I don't understand lacking of fact in this situation. I was raised Roman Catholic, but that doesn't hinder my view on fairness. Treat others as you want to be treated. I don't want to be outcasted, assaulted, hurt, betrayed, belittled. That usually doesn't happen very often for me.
This video is so sad to me. Although not a homosexual myself-I almost feel left all alone after watching this. I don't think I would be okay with asking people for something I thought I was entitled to. According to www.m-w.com, romance is defined as something (as an extravagant story or account) that lacks basis in fact. Lacks basis in fact is what I think of when I think of the ban on gay marriage. I think the problem is that even thought we have a separation between church and state, it's not a clear defined line.
Laws are amended all the time to suit majority needs. Sometimes it takes longer than others but at the same time, I don't think this is a new subject matter presented. Everyone wants to be loved, to be cared for, to feel wanted; so when is it okay to deny that to people?

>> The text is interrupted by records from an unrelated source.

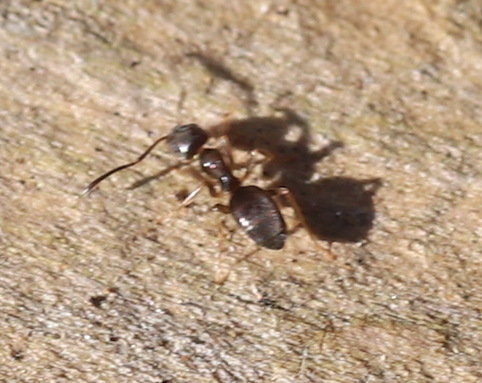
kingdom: Animalia
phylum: Arthropoda
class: Insecta
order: Hymenoptera
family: Formicidae
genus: Tapinoma
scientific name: Tapinoma sessile
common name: Odorous house ant
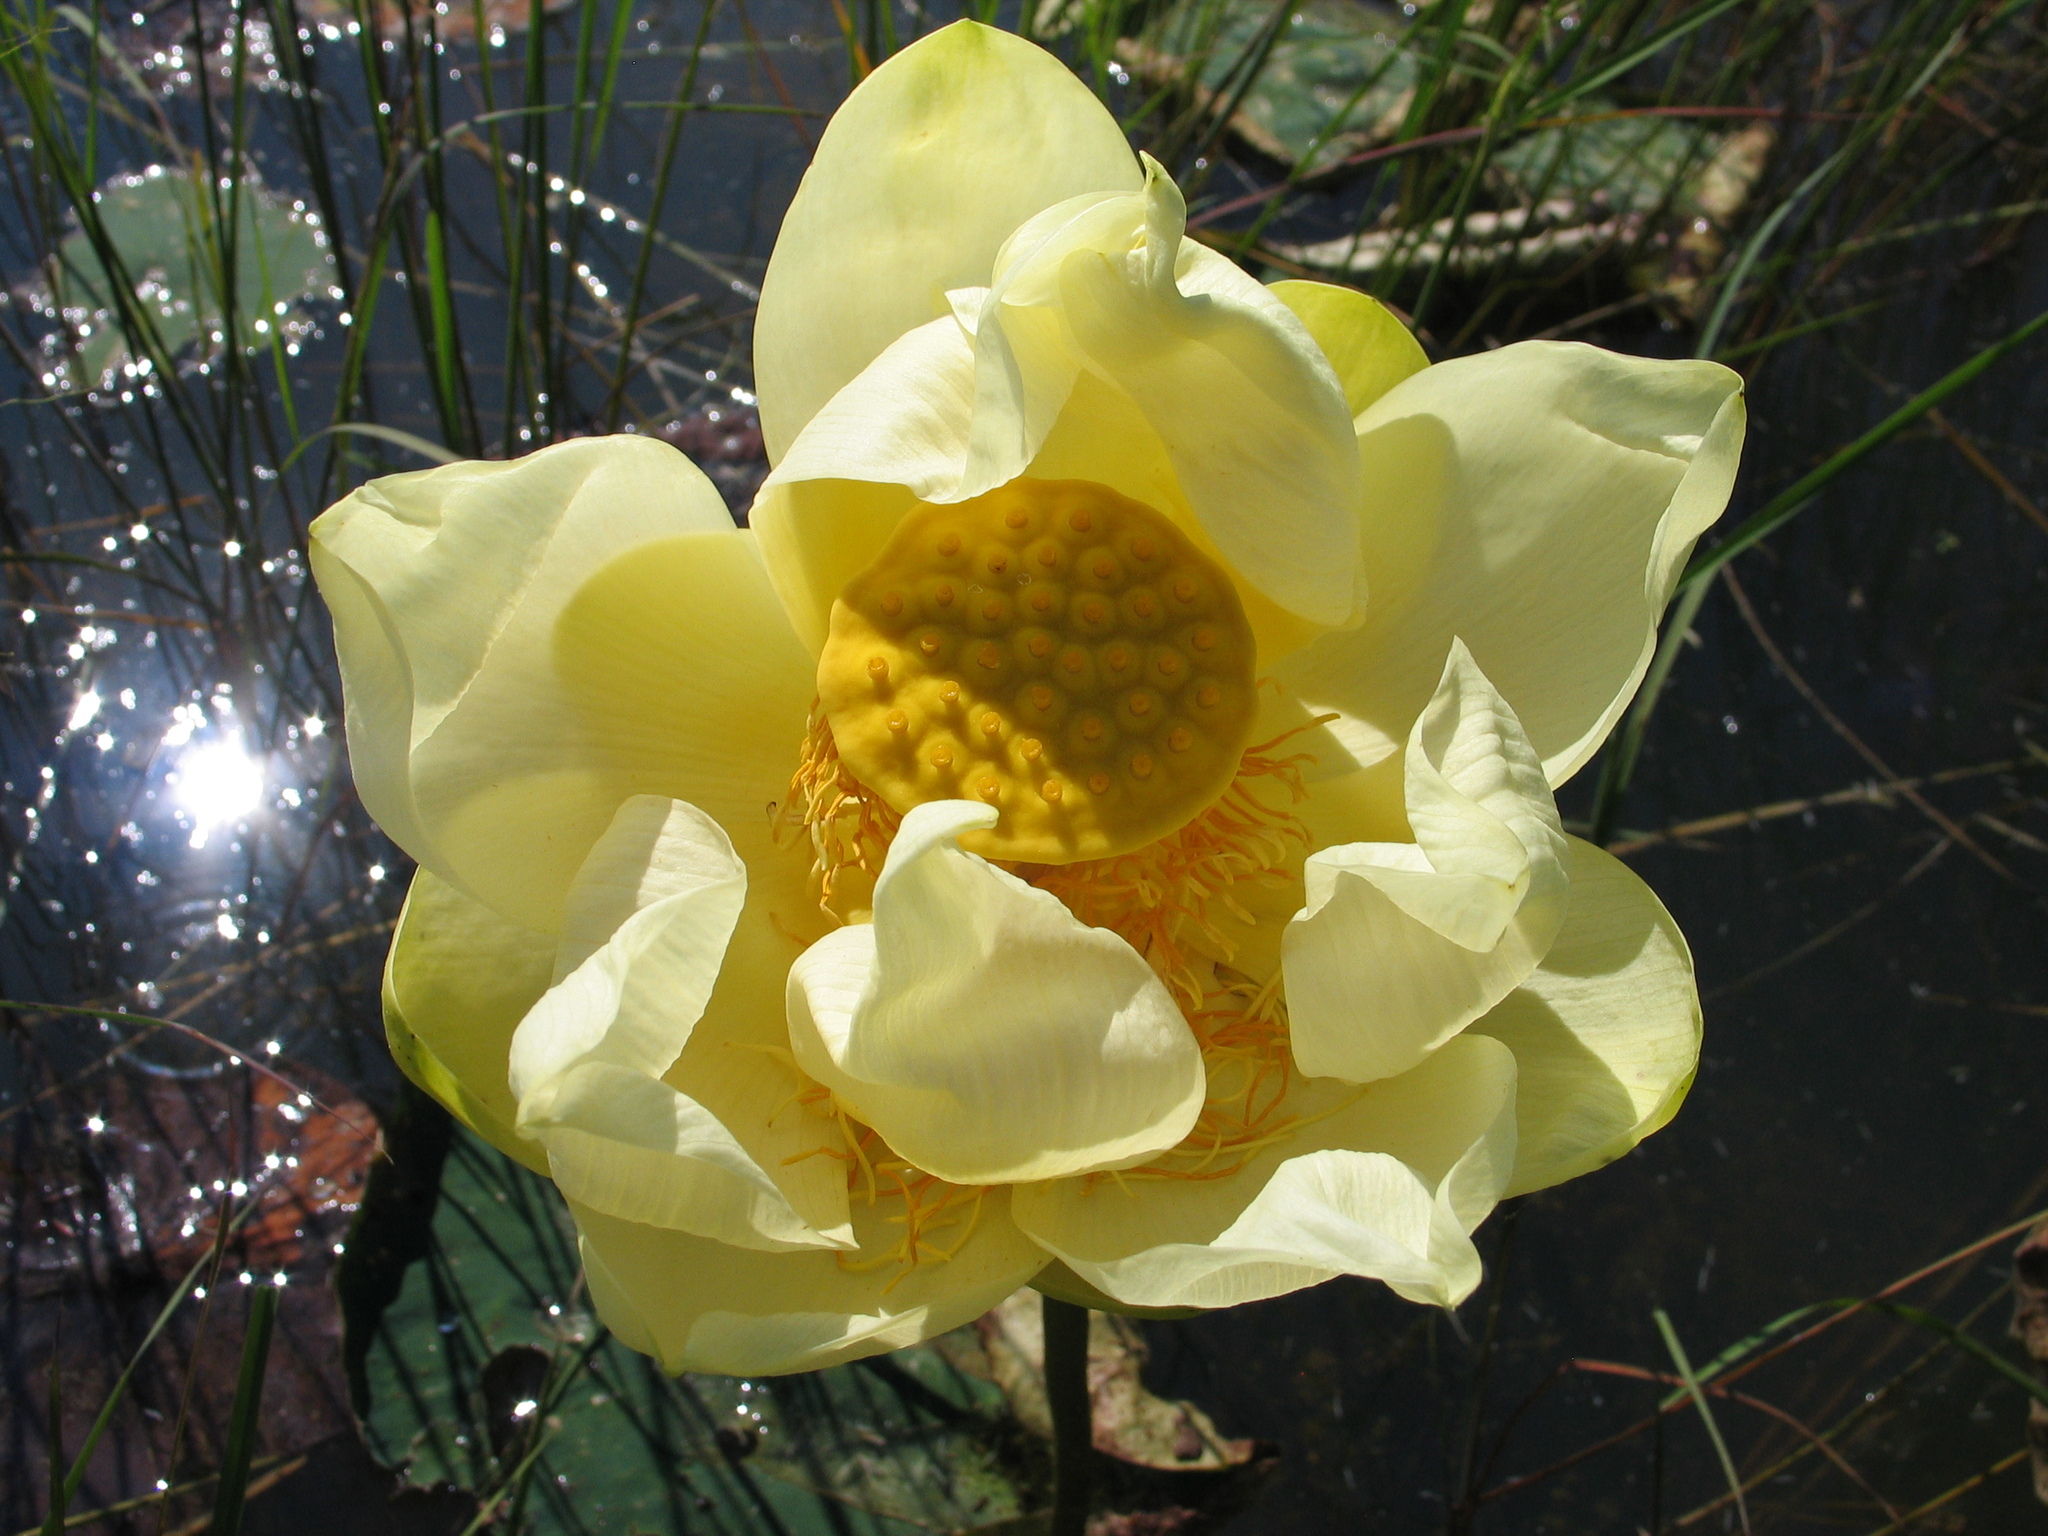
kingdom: Plantae
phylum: Tracheophyta
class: Magnoliopsida
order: Proteales
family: Nelumbonaceae
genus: Nelumbo
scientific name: Nelumbo lutea
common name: American lotus
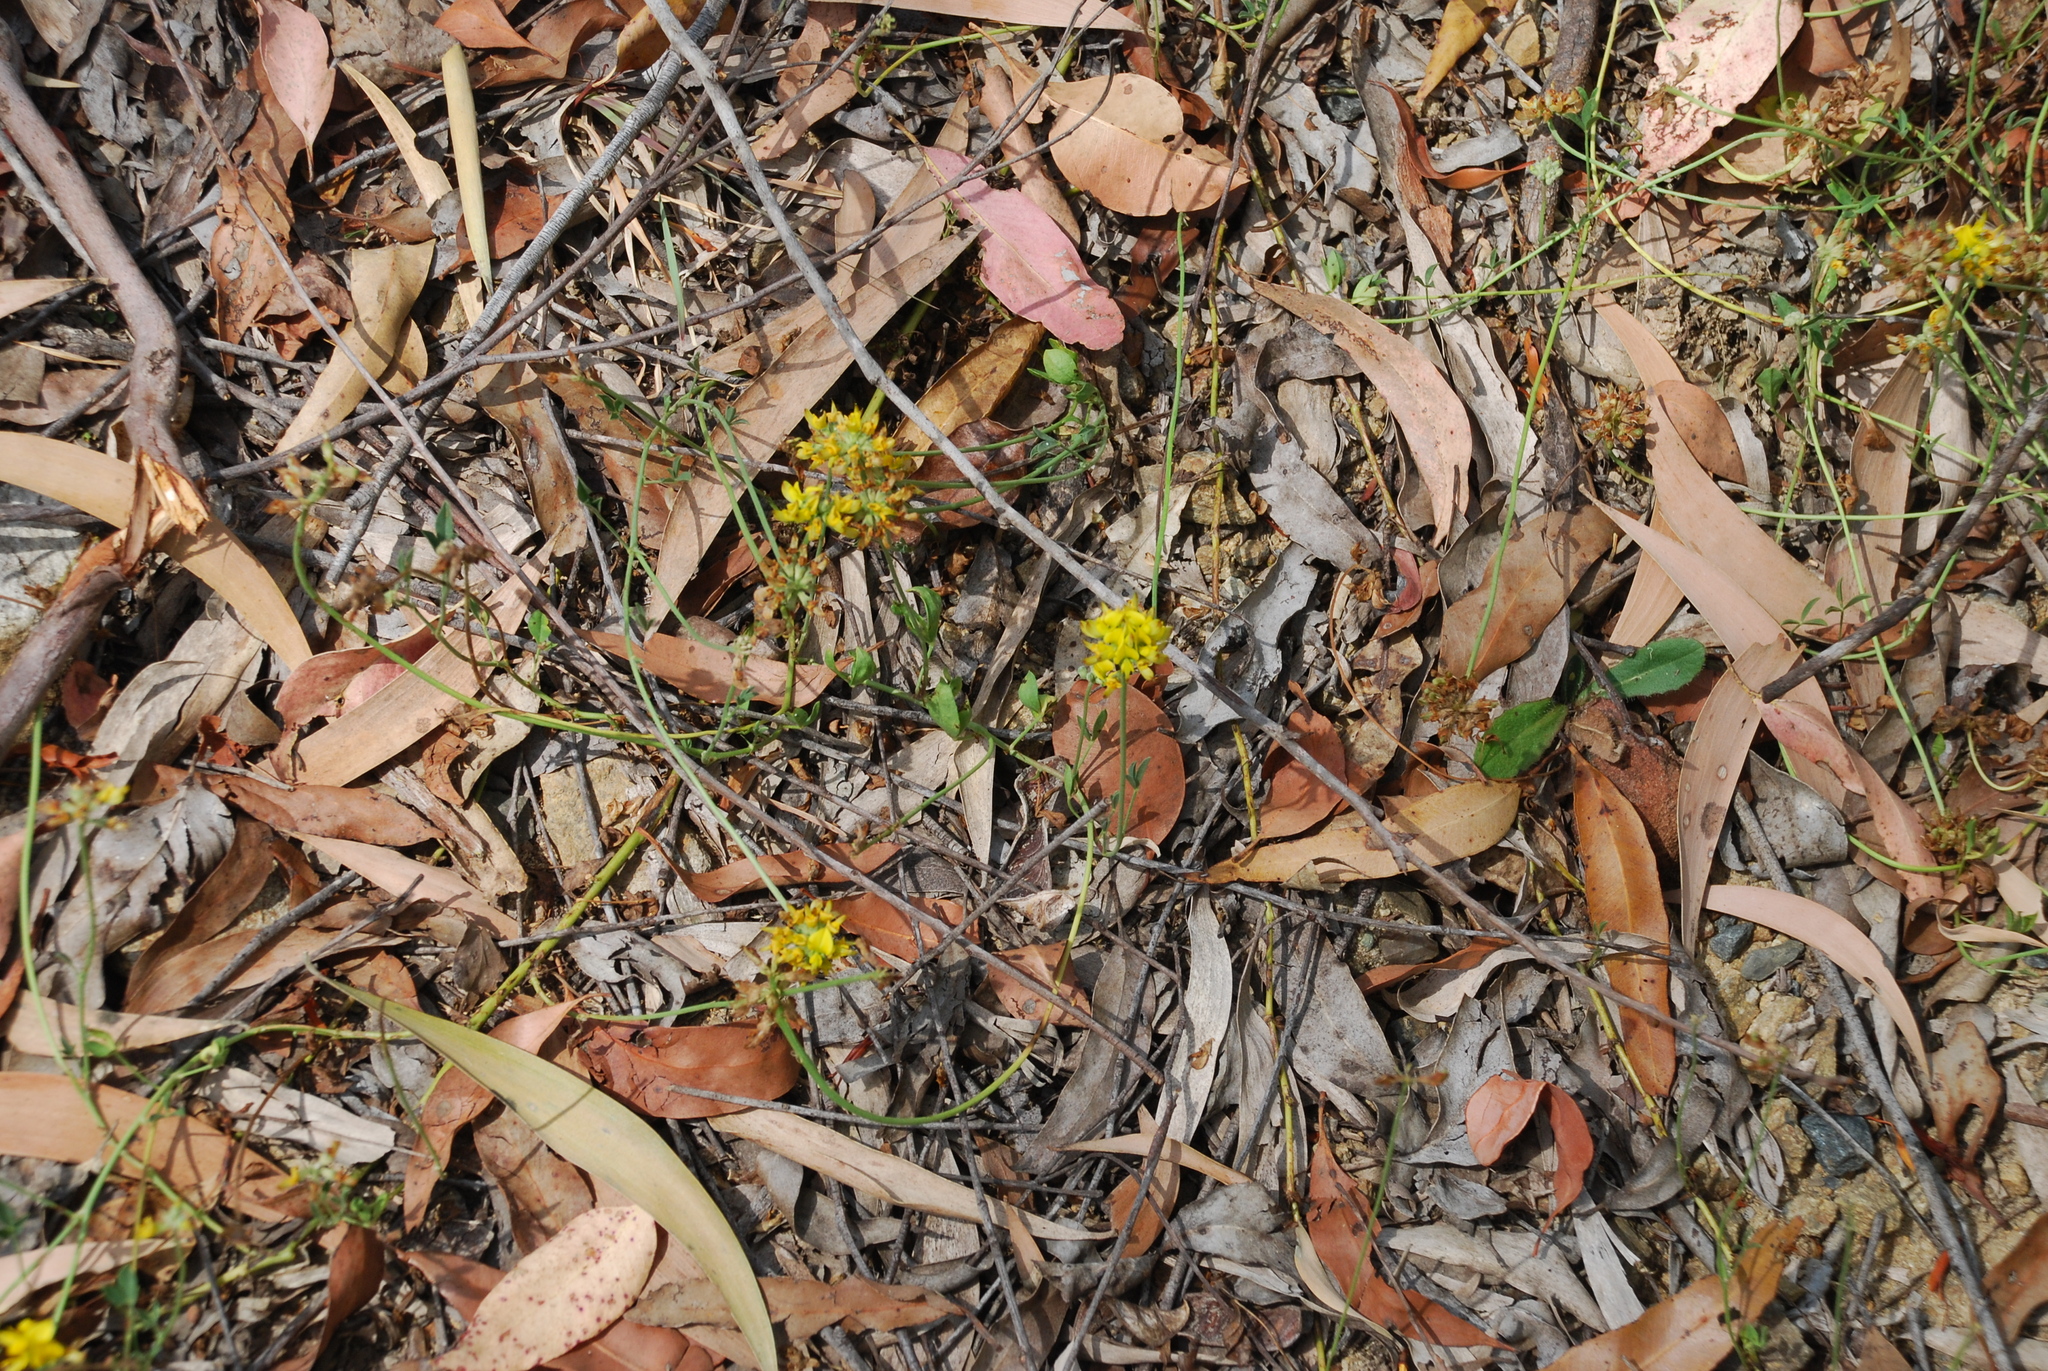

http://www.youtube.com/watch?v=fdvWUEUQDfE&feature=related

This video is from the Sixth Annual Media That Matters Festival. It's a clip that is asking the question: Whose permission would you need to get married to the person you love. It's a short, minute long clip of a nervous, white male adjusting his tie, going door to door asking for Megan's hand in marriage. We don't know who Megan is. The first house is a suburban stereotypical house. The man goes to knock on the door where an older, bigger, white gentleman answers. With sweaty palms, the younger man anxiously asks for Megan's hand in marriage. The older man, who could be considered Megan's father replies "Alright Son" without showing any emotion.
The younger man graciously thanks him and proceeds on his way, into another stereotypical suburban home. I at first thought he was just walking into his own house, but then he asks for Megan's hand in marriage again. And again. And for all purposes of this video 260 million more times. I think it is interesting that the video is predominately white individuals. I think represents that stereotypes are not always true. the It's very moving, seeing someone ask 260 million people so that one person can marry one other person. 260 million people are involved for making the lives of two people better.
The song in the background is a very upbeat song musically, but lyrically is just sad. It is I Don't Blame You by Cat Power. "Been around the world, in many situations. Been inside many heads in different positions. Just because they knew your name, Doesn't mean they know where you came from. What a sad trick you thought that you had to play. But I don't blame you" are the lyrics that play in the background. That's not how the song goes, they cut and pasted it so the lyrics would fit the meaning of the film. It's all about people assuming they know other people just based on a few things. People having to compromise to others' needs in order to survive.
I think everything should be fair. Wouldn't that be nice. But it's not ideal, it won't happen. But this add just makes me so empathetic towards homosexuals for having to ask to marry. While I don't think people need to be married to be happy, I do think they should have the same rights. It's like the civil rights all over again. I do not like conflict, it bothers me, it makes me sick. Doesn't everyone just deserve to feel like they belong? I think that what gets me the most, a sense of belonging. As outcast people are alone, depraved, and possibly even unhealthy. I think it takes a long time for someone to realize that he or she cannot make it on their own. Everybody needs somebody.